**REQUIREMENT**. Report the count of lines containing the word "down" in these records, with no other text.

**WORKING DATA**.
"""

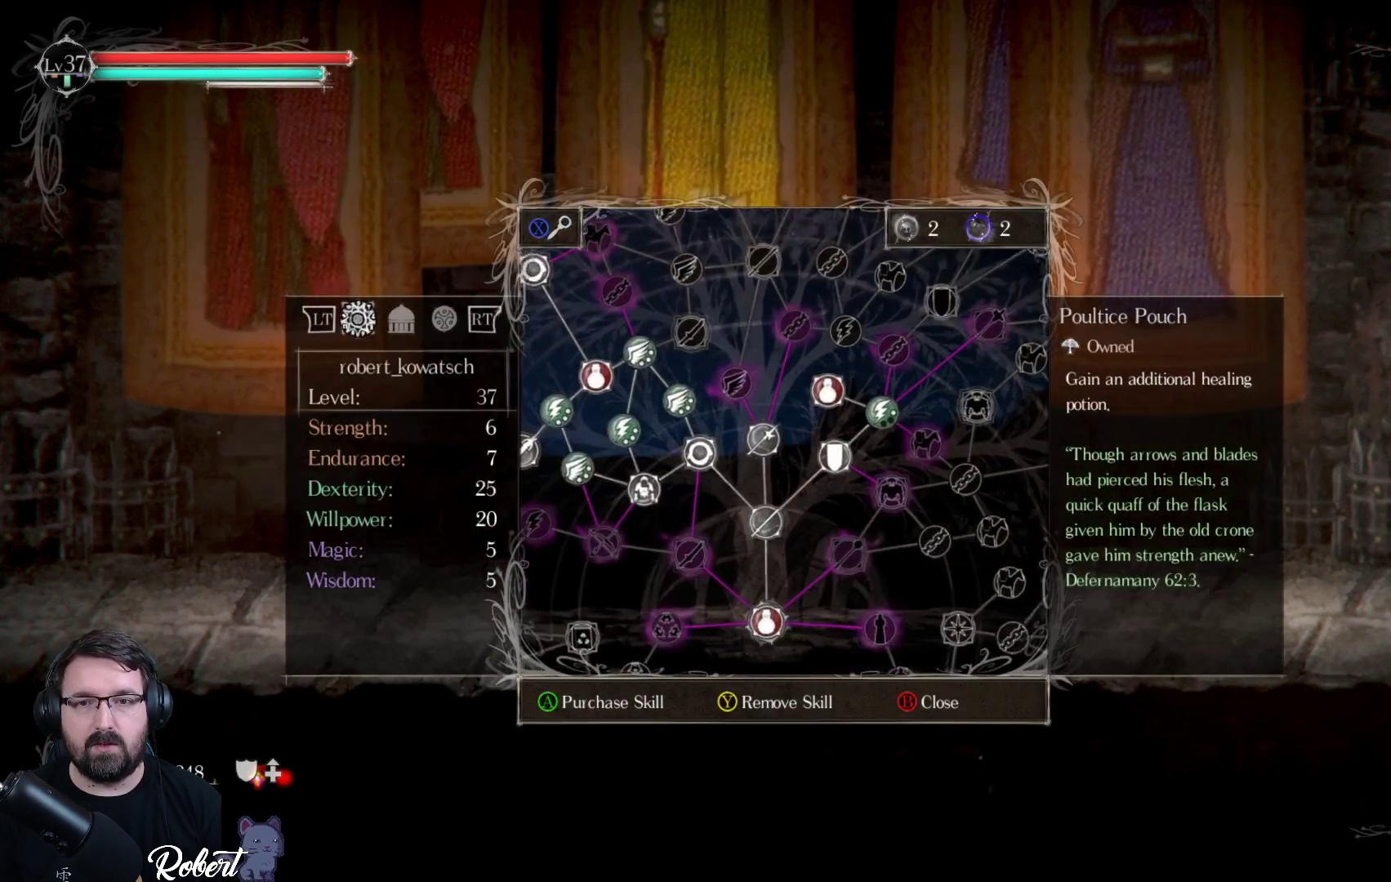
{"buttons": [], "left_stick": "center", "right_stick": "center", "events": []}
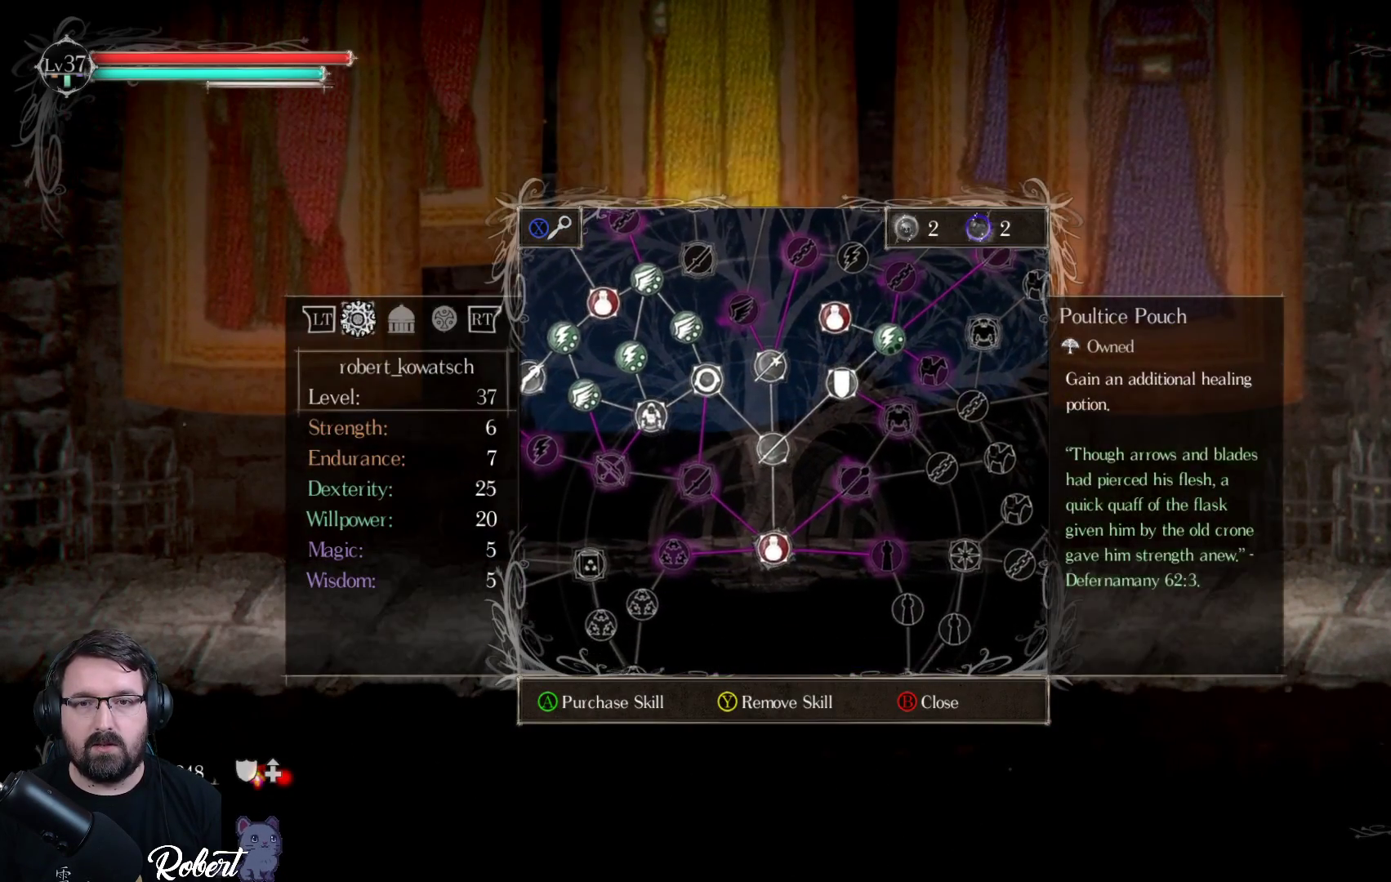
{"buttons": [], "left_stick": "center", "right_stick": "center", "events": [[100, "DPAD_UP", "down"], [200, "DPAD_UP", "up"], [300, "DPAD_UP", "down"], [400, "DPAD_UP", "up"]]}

"""
"""

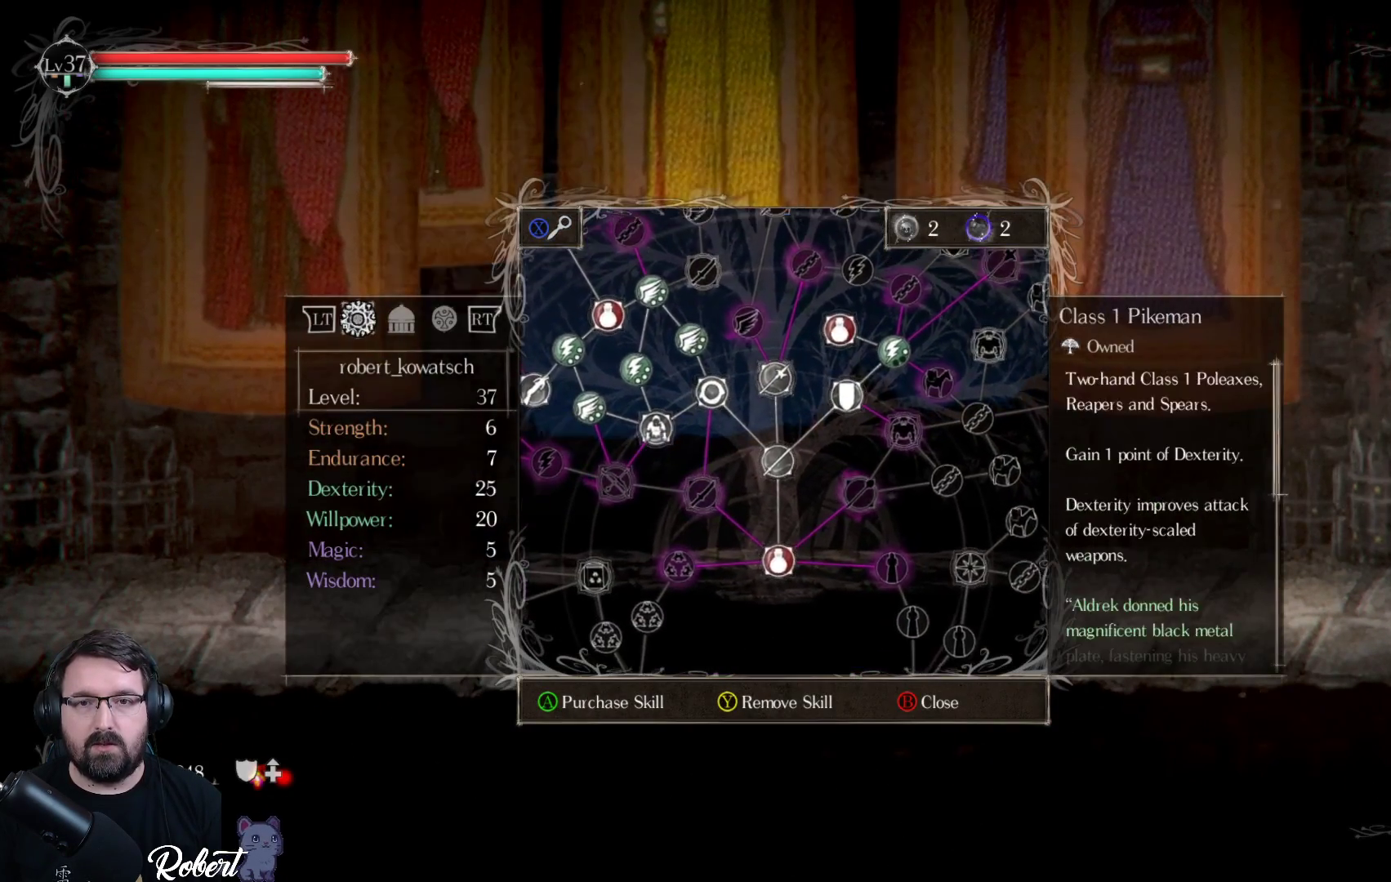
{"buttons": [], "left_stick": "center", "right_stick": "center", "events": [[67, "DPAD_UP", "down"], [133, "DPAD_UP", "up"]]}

"""

**WORKED SOLUTION**. 2